Volume 37 - Article 57 | Pages 1825–1860
The empirical content of season-of-birth effects: An investigation with Turkish data
|Date received:||21 Dec 2016|
|Date published:||08 Dec 2017|
|Keywords:||earnings, education, family background, season of birth|
Background: Our aim is to investigate the link between season of birth and socioeconomic background.
Objective: Season of birth is often used as an instrumental variable in answering various research questions in demography and economics. We use Turkish data to point out the potential deficiencies of this approach. We show that these deficiencies can be amplified in developing-country settings due to measurement errors.
Methods: We merge administrative birth records into the Turkish Labor Force survey and use OLS, IV–2SLS, and regression discontinuity approaches to answer the question we pose.

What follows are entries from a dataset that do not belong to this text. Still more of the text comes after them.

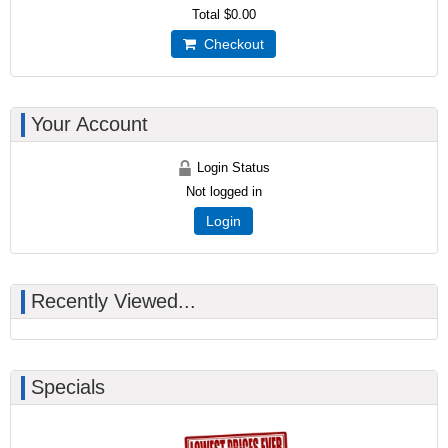
Total
$0.00
Checkout
Your Account
Login Status
Not logged in
Login
Recently Viewed...
Specials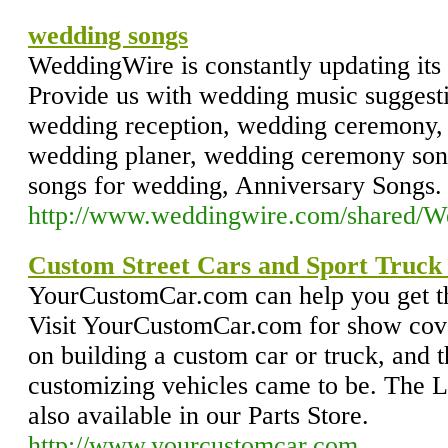
wedding songs
WeddingWire is constantly updating its
Provide us with wedding music suggest
wedding reception, wedding ceremony, 
wedding planer, wedding ceremony son
songs for wedding, Anniversary Songs.
http://www.weddingwire.com/shared/
Custom Street Cars and Sport Truck 
YourCustomCar.com can help you get the
Visit YourCustomCar.com for show cove
on building a custom car or truck, and 
customizing vehicles came to be. The L
also available in our Parts Store.
http://www.yourcustomcar.com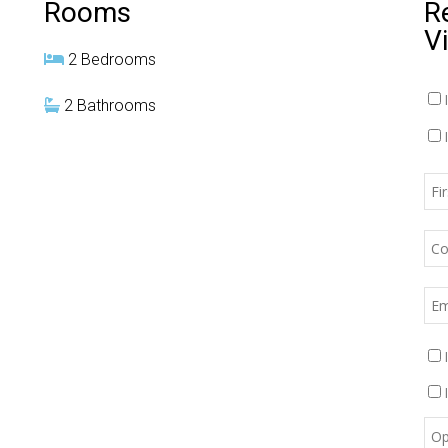
Rooms
R
V
2 Bedrooms
2 Bathrooms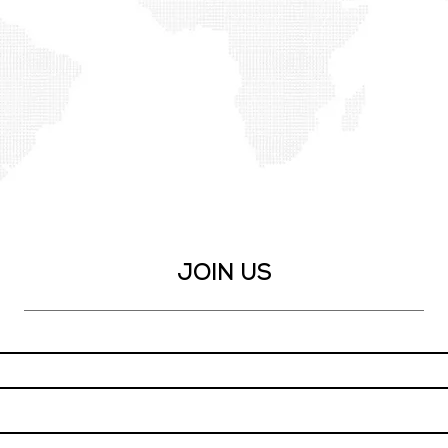
our team.
application form
JOIN US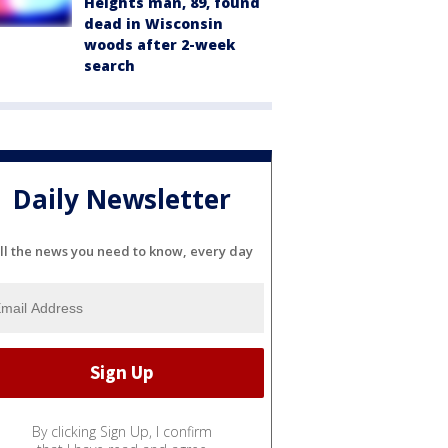
Heights man, 89, found
dead in Wisconsin
woods after 2-week
search
Daily Newsletter
ll the news you need to know, every day
By clicking Sign Up, I confirm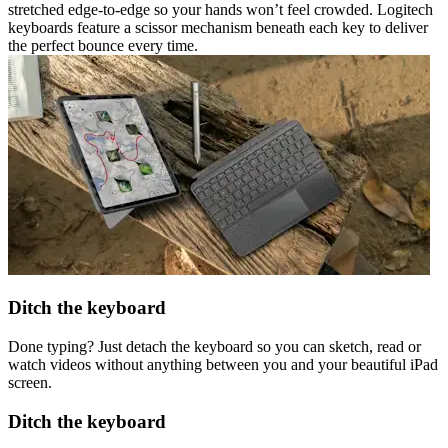
stretched edge-to-edge so your hands won’t feel crowded. Logitech
keyboards feature a scissor mechanism beneath each key to deliver
the perfect bounce every time.
Ditch the keyboard
Done typing? Just detach the keyboard so you can sketch, read or
watch videos without anything between you and your beautiful iPad
screen.
Ditch the keyboard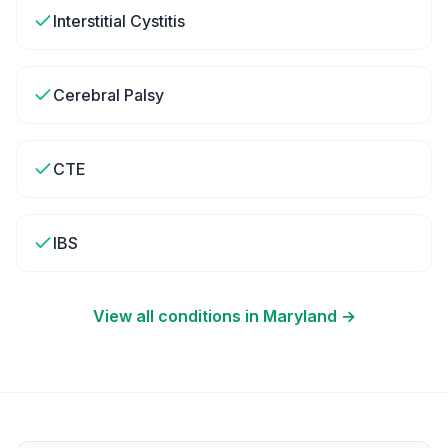
Interstitial Cystitis
Cerebral Palsy
CTE
IBS
View all conditions in
Maryland
→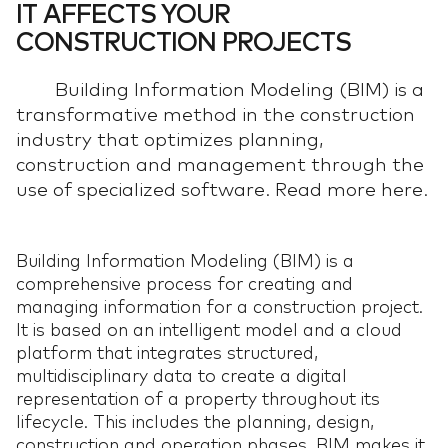
IT AFFECTS YOUR
CONSTRUCTION PROJECTS
Building Information Modeling (BIM) is a
transformative method in the construction
industry that optimizes planning,
construction and management through the
use of specialized software. Read more here.
Building Information Modeling (BIM) is a
comprehensive process for creating and
managing information for a construction project.
It is based on an intelligent model and a cloud
platform that integrates structured,
multidisciplinary data to create a digital
representation of a property throughout its
lifecycle. This includes the planning, design,
construction and operation phases. BIM makes it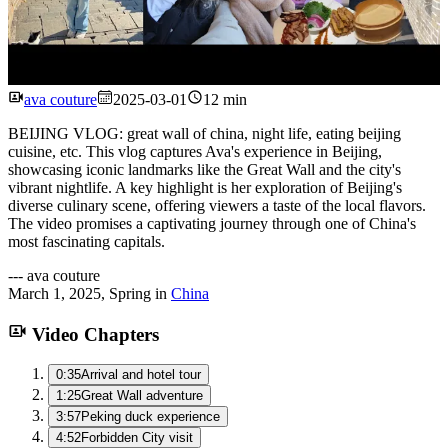
Watch
ava couture
2025-03-01
12 min
BEIJING VLOG: great wall of china, night life, eating beijing
cuisine, etc. This vlog captures Ava's experience in Beijing,
showcasing iconic landmarks like the Great Wall and the city's
vibrant nightlife. A key highlight is her exploration of Beijing's
diverse culinary scene, offering viewers a taste of the local flavors.
The video promises a captivating journey through one of China's
most fascinating capitals.
---
ava couture
March 1, 2025
,
Spring
in
China
Video Chapters
0:35
Arrival and hotel tour
1:25
Great Wall adventure
3:57
Peking duck experience
4:52
Forbidden City visit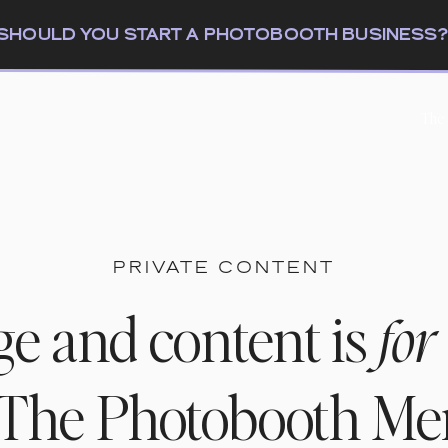
: SHOULD YOU START A PHOTOBOOTH BUSINESS
The
PRIVATE CONTENT
ge and content is
for
n The Photobooth M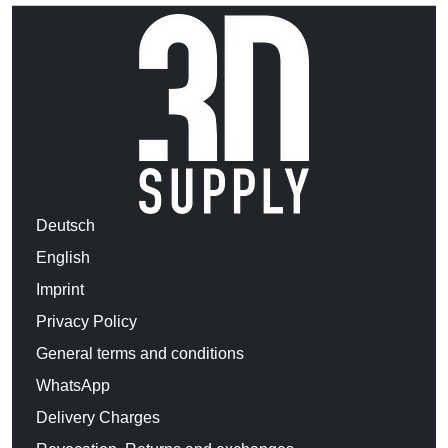
Deutsch
English
Imprint
Privacy Policy
General terms and conditions
WhatsApp
Delivery Charges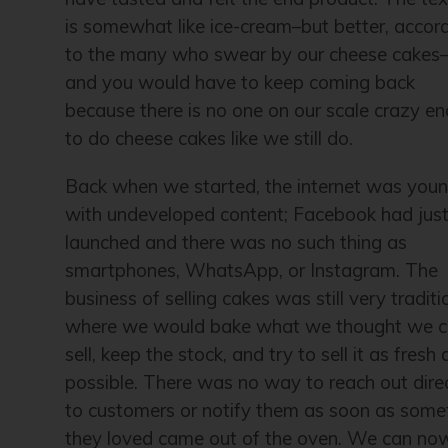
is somewhat like ice-cream–but better, accor
to the many who swear by our cheese cakes
and you would have to keep coming back
because there is no one on our scale crazy e
to do cheese cakes like we still do.
Back when we started, the internet was you
with undeveloped content; Facebook had jus
launched and there was no such thing as
smartphones, WhatsApp, or Instagram. The
business of selling cakes was still very traditi
where we would bake what we thought we c
sell, keep the stock, and try to sell it as fresh 
possible. There was no way to reach out dire
to customers or notify them as soon as some
they loved came out of the oven. We can no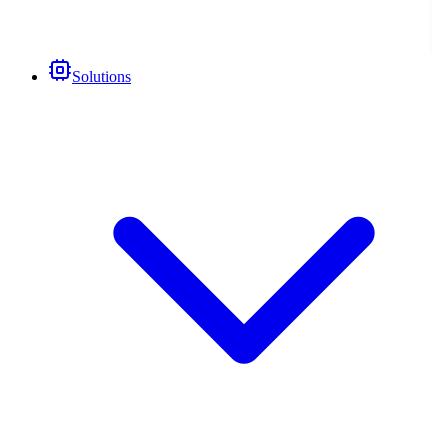
Solutions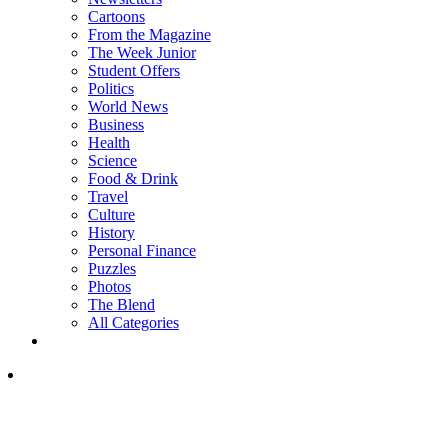
Cartoons
From the Magazine
The Week Junior
Student Offers
Politics
World News
Business
Health
Science
Food & Drink
Travel
Culture
History
Personal Finance
Puzzles
Photos
The Blend
All Categories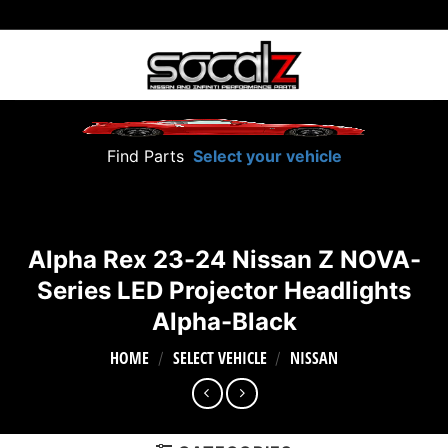
Skip
to
content
Find Parts
Select your vehicle
Alpha Rex 23-24 Nissan Z NOVA-
Series LED Projector Headlights
Alpha-Black
HOME
SELECT VEHICLE
NISSAN
/
/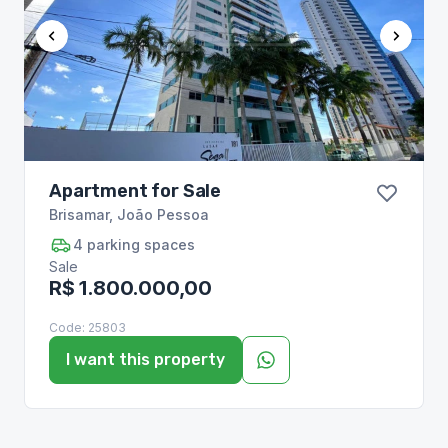
Apartment for Sale
Brisamar
,
João Pessoa
4
parking spaces
Sale
R$ 1.800.000,00
Code:
25803
I want this property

Results: We find that, due to certain institutional, cultural, and geographical factors, around 20% of the Turkish population are reported to have been born in January. Moreover, January-born individuals have, on average, a worse socioeconomic background than individuals born in other months.
Conclusions: These findings suggest that the season-of-birth variable, which is used as an instrumental variable (IV) in many studies using Turkish data, is not random; thus, one should be careful in implementing IV estimation based on season-of-birth cutoffs. In particular, it cannot be used in regression discontinuity exercises relying on date cutoffs around January 1 (which important policy efforts such as the reform of compulsory education often do) unless handled with caution.
Contribution: The main contribution of this paper is to show that the season-of-birth variable is potentially nonrandom (i.e., it is not independent from family background) for several reasons, and the degree of this nonrandomness is likely amplified in developing-country settings.